Sargent fue un hombre que mostró desde joven una habilidad pasmosa para el dibujo. Fue depurando a lo largo de su vida una técnica que lo hizo estar tremendamente solicitado y cotizado entre las clases pudientes de la Europa del momento. Un virtuosismo técnico que le hizo merecedor de las más altas críticas y también le granjeó numerosos detractores cuando los aires de modernidad irrumpieron con las denominadas vanguardias a principios del siglo XX. Cultivó principalmente dos géneros: el paisaje y el retrato. En este último llegó a tener un dominio inusitado, preñado de ecos velazqueños en numerosas ocasiones. Muchos fueron los clientes de las principales capitales que lo buscaban en pos de sus vanidades. Pero, sin lugar a dudas, fue el retrato de Virginie Amélie Avegno Gautreau, (una socialité de la época), el que lo ascendió a un nivel superior; aquel en el que determinadas obras y artistas reescriben la historia de su momento convirtiéndose en protagonistas atemporales.

La señora Gautreau fue una obsesión para Sargent. Fue el propio artista el que se ofreció, siendo ya renombrado pintor, a retratarla. Otros lo habían intentado antes y ella los había rehusado. Virginie poseía una belleza singular que despertaba pasiones entre sus contemporáneos, acostumbraba a empolvar su cuerpo y rostro con polvo de arroz y teñía su rizado pelo con un tono anaranjado.
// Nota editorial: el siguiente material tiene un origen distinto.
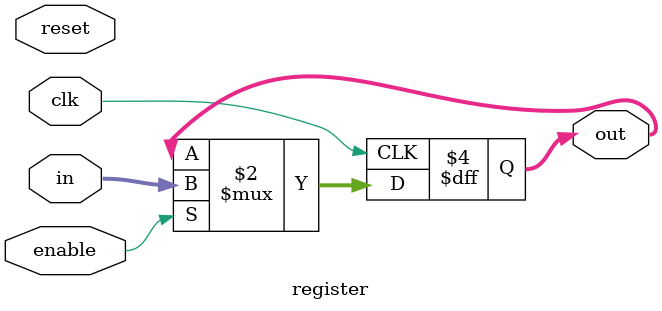
<source format=v>
module register(
  input wire [WIDTH-1:0] in,
  input wire clk,
  input wire reset,
  input wire enable,
  output reg [WIDTH-1:0] out
);

  parameter WIDTH = 8;

  always @(posedge clk) begin
    if (enable)
      out <= in;
  end

endmodule

</source>
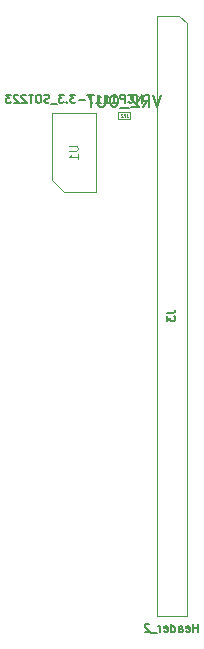
<source format=gbr>
G04 #@! TF.GenerationSoftware,KiCad,Pcbnew,(5.99.0-11673-ga90656900a)*
G04 #@! TF.CreationDate,2021-08-26T12:12:16+05:30*
G04 #@! TF.ProjectId,Mitayi-Pico-RP2040,4d697461-7969-42d5-9069-636f2d525032,0.1*
G04 #@! TF.SameCoordinates,Original*
G04 #@! TF.FileFunction,AssemblyDrawing,Bot*
%FSLAX46Y46*%
G04 Gerber Fmt 4.6, Leading zero omitted, Abs format (unit mm)*
G04 Created by KiCad (PCBNEW (5.99.0-11673-ga90656900a)) date 2021-08-26 12:12:16*
%MOMM*%
%LPD*%
G01*
G04 APERTURE LIST*
%ADD10C,0.150000*%
%ADD11C,0.120000*%
%ADD12C,0.040000*%
%ADD13C,0.100000*%
G04 APERTURE END LIST*
D10*
X155863333Y-72416666D02*
X155863333Y-71716666D01*
X155463333Y-72416666D01*
X155463333Y-71716666D01*
X154730000Y-72350000D02*
X154763333Y-72383333D01*
X154863333Y-72416666D01*
X154930000Y-72416666D01*
X155030000Y-72383333D01*
X155096666Y-72316666D01*
X155130000Y-72250000D01*
X155163333Y-72116666D01*
X155163333Y-72016666D01*
X155130000Y-71883333D01*
X155096666Y-71816666D01*
X155030000Y-71750000D01*
X154930000Y-71716666D01*
X154863333Y-71716666D01*
X154763333Y-71750000D01*
X154730000Y-71783333D01*
X154430000Y-72416666D02*
X154430000Y-71716666D01*
X154163333Y-71716666D01*
X154096666Y-71750000D01*
X154063333Y-71783333D01*
X154030000Y-71850000D01*
X154030000Y-71950000D01*
X154063333Y-72016666D01*
X154096666Y-72050000D01*
X154163333Y-72083333D01*
X154430000Y-72083333D01*
X153363333Y-72416666D02*
X153763333Y-72416666D01*
X153563333Y-72416666D02*
X153563333Y-71716666D01*
X153630000Y-71816666D01*
X153696666Y-71883333D01*
X153763333Y-71916666D01*
X152696666Y-72416666D02*
X153096666Y-72416666D01*
X152896666Y-72416666D02*
X152896666Y-71716666D01*
X152963333Y-71816666D01*
X153030000Y-71883333D01*
X153096666Y-71916666D01*
X152030000Y-72416666D02*
X152430000Y-72416666D01*
X152230000Y-72416666D02*
X152230000Y-71716666D01*
X152296666Y-71816666D01*
X152363333Y-71883333D01*
X152430000Y-71916666D01*
X151796666Y-71716666D02*
X151330000Y-71716666D01*
X151630000Y-72416666D01*
X151063333Y-72150000D02*
X150530000Y-72150000D01*
X150263333Y-71716666D02*
X149830000Y-71716666D01*
X150063333Y-71983333D01*
X149963333Y-71983333D01*
X149896666Y-72016666D01*
X149863333Y-72050000D01*
X149830000Y-72116666D01*
X149830000Y-72283333D01*
X149863333Y-72350000D01*
X149896666Y-72383333D01*
X149963333Y-72416666D01*
X150163333Y-72416666D01*
X150230000Y-72383333D01*
X150263333Y-72350000D01*
X149530000Y-72350000D02*
X149496666Y-72383333D01*
X149530000Y-72416666D01*
X149563333Y-72383333D01*
X149530000Y-72350000D01*
X149530000Y-72416666D01*
X149263333Y-71716666D02*
X148830000Y-71716666D01*
X149063333Y-71983333D01*
X148963333Y-71983333D01*
X148896666Y-72016666D01*
X148863333Y-72050000D01*
X148830000Y-72116666D01*
X148830000Y-72283333D01*
X148863333Y-72350000D01*
X148896666Y-72383333D01*
X148963333Y-72416666D01*
X149163333Y-72416666D01*
X149230000Y-72383333D01*
X149263333Y-72350000D01*
X148696666Y-72483333D02*
X148163333Y-72483333D01*
X148030000Y-72383333D02*
X147930000Y-72416666D01*
X147763333Y-72416666D01*
X147696666Y-72383333D01*
X147663333Y-72350000D01*
X147630000Y-72283333D01*
X147630000Y-72216666D01*
X147663333Y-72150000D01*
X147696666Y-72116666D01*
X147763333Y-72083333D01*
X147896666Y-72050000D01*
X147963333Y-72016666D01*
X147996666Y-71983333D01*
X148030000Y-71916666D01*
X148030000Y-71850000D01*
X147996666Y-71783333D01*
X147963333Y-71750000D01*
X147896666Y-71716666D01*
X147730000Y-71716666D01*
X147630000Y-71750000D01*
X147196666Y-71716666D02*
X147063333Y-71716666D01*
X146996666Y-71750000D01*
X146930000Y-71816666D01*
X146896666Y-71950000D01*
X146896666Y-72183333D01*
X146930000Y-72316666D01*
X146996666Y-72383333D01*
X147063333Y-72416666D01*
X147196666Y-72416666D01*
X147263333Y-72383333D01*
X147330000Y-72316666D01*
X147363333Y-72183333D01*
X147363333Y-71950000D01*
X147330000Y-71816666D01*
X147263333Y-71750000D01*
X147196666Y-71716666D01*
X146696666Y-71716666D02*
X146296666Y-71716666D01*
X146496666Y-72416666D02*
X146496666Y-71716666D01*
X146096666Y-71783333D02*
X146063333Y-71750000D01*
X145996666Y-71716666D01*
X145830000Y-71716666D01*
X145763333Y-71750000D01*
X145730000Y-71783333D01*
X145696666Y-71850000D01*
X145696666Y-71916666D01*
X145730000Y-72016666D01*
X146130000Y-72416666D01*
X145696666Y-72416666D01*
X145430000Y-71783333D02*
X145396666Y-71750000D01*
X145330000Y-71716666D01*
X145163333Y-71716666D01*
X145096666Y-71750000D01*
X145063333Y-71783333D01*
X145030000Y-71850000D01*
X145030000Y-71916666D01*
X145063333Y-72016666D01*
X145463333Y-72416666D01*
X145030000Y-72416666D01*
X144796666Y-71716666D02*
X144363333Y-71716666D01*
X144596666Y-71983333D01*
X144496666Y-71983333D01*
X144430000Y-72016666D01*
X144396666Y-72050000D01*
X144363333Y-72116666D01*
X144363333Y-72283333D01*
X144396666Y-72350000D01*
X144430000Y-72383333D01*
X144496666Y-72416666D01*
X144696666Y-72416666D01*
X144763333Y-72383333D01*
X144796666Y-72350000D01*
D11*
X149746666Y-76066666D02*
X150313333Y-76066666D01*
X150380000Y-76100000D01*
X150413333Y-76133333D01*
X150446666Y-76200000D01*
X150446666Y-76333333D01*
X150413333Y-76400000D01*
X150380000Y-76433333D01*
X150313333Y-76466666D01*
X149746666Y-76466666D01*
X150446666Y-77166666D02*
X150446666Y-76766666D01*
X150446666Y-76966666D02*
X149746666Y-76966666D01*
X149846666Y-76900000D01*
X149913333Y-76833333D01*
X149946666Y-76766666D01*
D10*
X157519047Y-71772380D02*
X157185714Y-72772380D01*
X156852380Y-71772380D01*
X155947619Y-72772380D02*
X156280952Y-72296190D01*
X156519047Y-72772380D02*
X156519047Y-71772380D01*
X156138095Y-71772380D01*
X156042857Y-71820000D01*
X155995238Y-71867619D01*
X155947619Y-71962857D01*
X155947619Y-72105714D01*
X155995238Y-72200952D01*
X156042857Y-72248571D01*
X156138095Y-72296190D01*
X156519047Y-72296190D01*
X155566666Y-71867619D02*
X155519047Y-71820000D01*
X155423809Y-71772380D01*
X155185714Y-71772380D01*
X155090476Y-71820000D01*
X155042857Y-71867619D01*
X154995238Y-71962857D01*
X154995238Y-72058095D01*
X155042857Y-72200952D01*
X155614285Y-72772380D01*
X154995238Y-72772380D01*
X154804761Y-72867619D02*
X154042857Y-72867619D01*
X153614285Y-71772380D02*
X153423809Y-71772380D01*
X153328571Y-71820000D01*
X153233333Y-71915238D01*
X153185714Y-72105714D01*
X153185714Y-72439047D01*
X153233333Y-72629523D01*
X153328571Y-72724761D01*
X153423809Y-72772380D01*
X153614285Y-72772380D01*
X153709523Y-72724761D01*
X153804761Y-72629523D01*
X153852380Y-72439047D01*
X153852380Y-72105714D01*
X153804761Y-71915238D01*
X153709523Y-71820000D01*
X153614285Y-71772380D01*
X152757142Y-71772380D02*
X152757142Y-72581904D01*
X152709523Y-72677142D01*
X152661904Y-72724761D01*
X152566666Y-72772380D01*
X152376190Y-72772380D01*
X152280952Y-72724761D01*
X152233333Y-72677142D01*
X152185714Y-72581904D01*
X152185714Y-71772380D01*
X151852380Y-71772380D02*
X151280952Y-71772380D01*
X151566666Y-72772380D02*
X151566666Y-71772380D01*
D12*
X154616666Y-73347619D02*
X154616666Y-73533333D01*
X154629047Y-73570476D01*
X154653809Y-73595238D01*
X154690952Y-73607619D01*
X154715714Y-73607619D01*
X154492857Y-73607619D02*
X154492857Y-73347619D01*
X154393809Y-73347619D01*
X154369047Y-73360000D01*
X154356666Y-73372380D01*
X154344285Y-73397142D01*
X154344285Y-73434285D01*
X154356666Y-73459047D01*
X154369047Y-73471428D01*
X154393809Y-73483809D01*
X154492857Y-73483809D01*
X154245238Y-73372380D02*
X154232857Y-73360000D01*
X154208095Y-73347619D01*
X154146190Y-73347619D01*
X154121428Y-73360000D01*
X154109047Y-73372380D01*
X154096666Y-73397142D01*
X154096666Y-73421904D01*
X154109047Y-73459047D01*
X154257619Y-73607619D01*
X154096666Y-73607619D01*
D10*
X160650000Y-117206666D02*
X160650000Y-116506666D01*
X160650000Y-116840000D02*
X160250000Y-116840000D01*
X160250000Y-117206666D02*
X160250000Y-116506666D01*
X159650000Y-117173333D02*
X159716666Y-117206666D01*
X159850000Y-117206666D01*
X159916666Y-117173333D01*
X159950000Y-117106666D01*
X159950000Y-116840000D01*
X159916666Y-116773333D01*
X159850000Y-116740000D01*
X159716666Y-116740000D01*
X159650000Y-116773333D01*
X159616666Y-116840000D01*
X159616666Y-116906666D01*
X159950000Y-116973333D01*
X159016666Y-117206666D02*
X159016666Y-116840000D01*
X159050000Y-116773333D01*
X159116666Y-116740000D01*
X159250000Y-116740000D01*
X159316666Y-116773333D01*
X159016666Y-117173333D02*
X159083333Y-117206666D01*
X159250000Y-117206666D01*
X159316666Y-117173333D01*
X159350000Y-117106666D01*
X159350000Y-117040000D01*
X159316666Y-116973333D01*
X159250000Y-116940000D01*
X159083333Y-116940000D01*
X159016666Y-116906666D01*
X158383333Y-117206666D02*
X158383333Y-116506666D01*
X158383333Y-117173333D02*
X158450000Y-117206666D01*
X158583333Y-117206666D01*
X158650000Y-117173333D01*
X158683333Y-117140000D01*
X158716666Y-117073333D01*
X158716666Y-116873333D01*
X158683333Y-116806666D01*
X158650000Y-116773333D01*
X158583333Y-116740000D01*
X158450000Y-116740000D01*
X158383333Y-116773333D01*
X157783333Y-117173333D02*
X157850000Y-117206666D01*
X157983333Y-117206666D01*
X158050000Y-117173333D01*
X158083333Y-117106666D01*
X158083333Y-116840000D01*
X158050000Y-116773333D01*
X157983333Y-116740000D01*
X157850000Y-116740000D01*
X157783333Y-116773333D01*
X157750000Y-116840000D01*
X157750000Y-116906666D01*
X158083333Y-116973333D01*
X157450000Y-117206666D02*
X157450000Y-116740000D01*
X157450000Y-116873333D02*
X157416666Y-116806666D01*
X157383333Y-116773333D01*
X157316666Y-116740000D01*
X157250000Y-116740000D01*
X157183333Y-117273333D02*
X156650000Y-117273333D01*
X156516666Y-116573333D02*
X156483333Y-116540000D01*
X156416666Y-116506666D01*
X156250000Y-116506666D01*
X156183333Y-116540000D01*
X156150000Y-116573333D01*
X156116666Y-116640000D01*
X156116666Y-116706666D01*
X156150000Y-116806666D01*
X156550000Y-117206666D01*
X156116666Y-117206666D01*
X158016666Y-90196666D02*
X158516666Y-90196666D01*
X158616666Y-90163333D01*
X158683333Y-90096666D01*
X158716666Y-89996666D01*
X158716666Y-89930000D01*
X158016666Y-90463333D02*
X158016666Y-90896666D01*
X158283333Y-90663333D01*
X158283333Y-90763333D01*
X158316666Y-90830000D01*
X158350000Y-90863333D01*
X158416666Y-90896666D01*
X158583333Y-90896666D01*
X158650000Y-90863333D01*
X158683333Y-90830000D01*
X158716666Y-90763333D01*
X158716666Y-90563333D01*
X158683333Y-90496666D01*
X158650000Y-90463333D01*
D13*
X149280000Y-79950000D02*
X151980000Y-79950000D01*
X148280000Y-78950000D02*
X149280000Y-79950000D01*
X148280000Y-78950000D02*
X148280000Y-73250000D01*
X148280000Y-73250000D02*
X151980000Y-73250000D01*
X151980000Y-79950000D02*
X151980000Y-73250000D01*
X153875000Y-73220000D02*
X153875000Y-73760000D01*
X154925000Y-73760000D02*
X154925000Y-73220000D01*
X153875000Y-73760000D02*
X154925000Y-73760000D01*
X154925000Y-73220000D02*
X153875000Y-73220000D01*
X157130000Y-65030000D02*
X157130000Y-115830000D01*
X159670000Y-65665000D02*
X159035000Y-65030000D01*
X157130000Y-115830000D02*
X159670000Y-115830000D01*
X159035000Y-65030000D02*
X157130000Y-65030000D01*
X159670000Y-115830000D02*
X159670000Y-65665000D01*
M02*

</source>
Sus aventuras extramatrimoniales eran comentarios habituales en la prensa sensacionalista de la época y su estilo elegantemente extravagante y siempre a la última novedad de la moda, no pasaba desapercibido entre los hombres y mujeres del París de las últimas décadas del siglo XIX. Sargent pretendía con su retrato alzarse definitivamente entre lo más granado del París finisecular, conseguir un golpe de efecto en el Salón de 1884. Virginie posó con un provocador vestido negro, de una cintura casi imposible y un tirante de brillantes caído; el rostro de perfil y la pose altiva, orgullosa. No pasó desapercibido el cuadro; pero no como ellos esperaban.

La sociedad parisina se cebó con una pintura que consideraron indecente, provocadora. Podían tolerar su vida infiel y libertina, pero no la arrogancia con que parecía presumir de ello en el cuadro. Hay que tener en cuenta que el lienzo no se tituló con el nombre de su protagonista y que terminaría pasando a la historia como retrato de Madame X. Sargent, agobiado por críticas y presiones, se limitó a repintar el tirante caído y colocarlo sobre el hombro de la dama, pero no sirvió de mucho: tanto la fama del artista como la de su ansiada modelo quedaron gravemente heridas. Virginie optó por un largo periodo de ausencia del mundanal ruido parisino. Nuestro pintor se marchó de París, junto con el cuadro motivo de escándalo, para afincarse en Londres.

Ahora que se cumplen cien años de la muerte de este genial estadounidense es un buen momento para recordar su figura y obra. Igualmente, para reflexionar sobre cómo el arte nos trasciende y enseña sobre la propia vida, sus incoherencias y pasiones. Nadie recordaría hoy a Virginie Gautreau si no fuera por el lienzo que Sargent le dedicó. Un cuadro que tiene un lugar destacado en la historia del retrato pictórico, una obra que sacudió la hipocresía de la sociedad que lo alumbró y que hoy, desde el Metropolitan Museum de New York- al que el propio Sargent terminó vendiéndolo- nos sigue deslumbrando. No pudo imaginar aquella mujer obsesionada con su piel pálida y su propia figura enigmática que el cuadro que creyó causante de muchos de sus males terminaría siendo su salvoconducto hacia la eternidad.